THE TASK:
Line by line, give the data again exactly as it appears.

PROVIDED MATERIAL:
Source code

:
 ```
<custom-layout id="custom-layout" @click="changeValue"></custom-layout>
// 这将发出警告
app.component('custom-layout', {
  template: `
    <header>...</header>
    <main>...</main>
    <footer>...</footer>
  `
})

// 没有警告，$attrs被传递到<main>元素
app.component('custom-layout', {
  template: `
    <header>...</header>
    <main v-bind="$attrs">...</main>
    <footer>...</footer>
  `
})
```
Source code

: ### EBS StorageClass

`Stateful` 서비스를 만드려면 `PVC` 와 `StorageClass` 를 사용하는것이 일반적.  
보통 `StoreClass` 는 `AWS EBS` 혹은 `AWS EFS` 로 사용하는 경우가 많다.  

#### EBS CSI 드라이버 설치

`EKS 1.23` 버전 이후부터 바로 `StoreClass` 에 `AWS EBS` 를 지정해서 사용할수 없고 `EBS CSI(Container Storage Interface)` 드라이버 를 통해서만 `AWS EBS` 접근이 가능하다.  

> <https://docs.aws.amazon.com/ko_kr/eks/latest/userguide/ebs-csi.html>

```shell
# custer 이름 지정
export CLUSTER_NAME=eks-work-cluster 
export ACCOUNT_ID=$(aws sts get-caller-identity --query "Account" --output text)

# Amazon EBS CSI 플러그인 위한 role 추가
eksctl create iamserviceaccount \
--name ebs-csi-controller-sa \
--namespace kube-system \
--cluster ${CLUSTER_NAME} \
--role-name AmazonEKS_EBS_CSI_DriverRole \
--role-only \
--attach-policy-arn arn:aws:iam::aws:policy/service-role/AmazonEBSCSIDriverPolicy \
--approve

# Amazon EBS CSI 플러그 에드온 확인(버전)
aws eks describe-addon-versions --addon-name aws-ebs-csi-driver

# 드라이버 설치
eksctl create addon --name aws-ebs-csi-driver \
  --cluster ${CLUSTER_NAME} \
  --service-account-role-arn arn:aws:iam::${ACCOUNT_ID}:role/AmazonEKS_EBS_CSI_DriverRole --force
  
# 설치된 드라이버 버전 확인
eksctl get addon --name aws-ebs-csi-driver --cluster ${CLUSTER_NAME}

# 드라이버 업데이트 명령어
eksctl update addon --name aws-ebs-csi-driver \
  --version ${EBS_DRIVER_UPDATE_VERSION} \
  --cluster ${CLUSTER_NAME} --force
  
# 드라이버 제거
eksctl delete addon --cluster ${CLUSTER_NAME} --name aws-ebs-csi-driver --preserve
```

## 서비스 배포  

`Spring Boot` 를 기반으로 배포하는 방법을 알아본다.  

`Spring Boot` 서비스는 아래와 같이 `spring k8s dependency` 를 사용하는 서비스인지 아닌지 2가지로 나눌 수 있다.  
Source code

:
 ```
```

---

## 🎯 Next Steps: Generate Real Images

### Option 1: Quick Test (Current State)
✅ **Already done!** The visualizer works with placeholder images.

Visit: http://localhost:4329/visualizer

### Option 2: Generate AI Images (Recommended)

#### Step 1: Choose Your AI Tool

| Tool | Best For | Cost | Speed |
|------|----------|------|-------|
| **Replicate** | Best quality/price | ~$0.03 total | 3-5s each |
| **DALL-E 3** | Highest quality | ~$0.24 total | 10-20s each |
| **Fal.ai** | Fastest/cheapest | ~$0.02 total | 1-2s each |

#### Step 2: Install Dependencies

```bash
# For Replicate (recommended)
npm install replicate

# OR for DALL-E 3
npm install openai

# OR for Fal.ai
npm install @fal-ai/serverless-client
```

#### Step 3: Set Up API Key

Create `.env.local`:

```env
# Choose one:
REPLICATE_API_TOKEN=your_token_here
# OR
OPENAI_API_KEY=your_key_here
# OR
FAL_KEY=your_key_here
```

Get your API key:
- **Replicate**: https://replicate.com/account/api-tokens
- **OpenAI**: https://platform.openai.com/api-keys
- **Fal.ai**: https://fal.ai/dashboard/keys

ANSWER FOR THIS EXERCISE:
Source code

:
 ```
<custom-layout id="custom-layout" @click="changeValue"></custom-layout>
// 这将发出警告
app.component('custom-layout', {
  template: `
    <header>...</header>
    <main>...</main>
    <footer>...</footer>
  `
})

// 没有警告，$attrs被传递到<main>元素
app.component('custom-layout', {
  template: `
    <header>...</header>
    <main v-bind="$attrs">...</main>
    <footer>...</footer>
  `
})
```
Source code

: ### EBS StorageClass

`Stateful` 서비스를 만드려면 `PVC` 와 `StorageClass` 를 사용하는것이 일반적.  
보통 `StoreClass` 는 `AWS EBS` 혹은 `AWS EFS` 로 사용하는 경우가 많다.  

#### EBS CSI 드라이버 설치

`EKS 1.23` 버전 이후부터 바로 `StoreClass` 에 `AWS EBS` 를 지정해서 사용할수 없고 `EBS CSI(Container Storage Interface)` 드라이버 를 통해서만 `AWS EBS` 접근이 가능하다.  

> <https://docs.aws.amazon.com/ko_kr/eks/latest/userguide/ebs-csi.html>

```shell
# custer 이름 지정
export CLUSTER_NAME=eks-work-cluster 
export ACCOUNT_ID=$(aws sts get-caller-identity --query "Account" --output text)

# Amazon EBS CSI 플러그인 위한 role 추가
eksctl create iamserviceaccount \
--name ebs-csi-controller-sa \
--namespace kube-system \
--cluster ${CLUSTER_NAME} \
--role-name AmazonEKS_EBS_CSI_DriverRole \
--role-only \
--attach-policy-arn arn:aws:iam::aws:policy/service-role/AmazonEBSCSIDriverPolicy \
--approve

# Amazon EBS CSI 플러그 에드온 확인(버전)
aws eks describe-addon-versions --addon-name aws-ebs-csi-driver

# 드라이버 설치
eksctl create addon --name aws-ebs-csi-driver \
  --cluster ${CLUSTER_NAME} \
  --service-account-role-arn arn:aws:iam::${ACCOUNT_ID}:role/AmazonEKS_EBS_CSI_DriverRole --force
  
# 설치된 드라이버 버전 확인
eksctl get addon --name aws-ebs-csi-driver --cluster ${CLUSTER_NAME}

# 드라이버 업데이트 명령어
eksctl update addon --name aws-ebs-csi-driver \
  --version ${EBS_DRIVER_UPDATE_VERSION} \
  --cluster ${CLUSTER_NAME} --force
  
# 드라이버 제거
eksctl delete addon --cluster ${CLUSTER_NAME} --name aws-ebs-csi-driver --preserve
```

## 서비스 배포  

`Spring Boot` 를 기반으로 배포하는 방법을 알아본다.  

`Spring Boot` 서비스는 아래와 같이 `spring k8s dependency` 를 사용하는 서비스인지 아닌지 2가지로 나눌 수 있다.  
Source code

:
 ```
```

---

## 🎯 Next Steps: Generate Real Images

### Option 1: Quick Test (Current State)
✅ **Already done!** The visualizer works with placeholder images.

Visit: http://localhost:4329/visualizer

### Option 2: Generate AI Images (Recommended)

#### Step 1: Choose Your AI Tool

| Tool | Best For | Cost | Speed |
|------|----------|------|-------|
| **Replicate** | Best quality/price | ~$0.03 total | 3-5s each |
| **DALL-E 3** | Highest quality | ~$0.24 total | 10-20s each |
| **Fal.ai** | Fastest/cheapest | ~$0.02 total | 1-2s each |

#### Step 2: Install Dependencies

```bash
# For Replicate (recommended)
npm install replicate

# OR for DALL-E 3
npm install openai

# OR for Fal.ai
npm install @fal-ai/serverless-client
```

#### Step 3: Set Up API Key

Create `.env.local`:

```env
# Choose one:
REPLICATE_API_TOKEN=your_token_here
# OR
OPENAI_API_KEY=your_key_here
# OR
FAL_KEY=your_key_here
```

Get your API key:
- **Replicate**: https://replicate.com/account/api-tokens
- **OpenAI**: https://platform.openai.com/api-keys
- **Fal.ai**: https://fal.ai/dashboard/keys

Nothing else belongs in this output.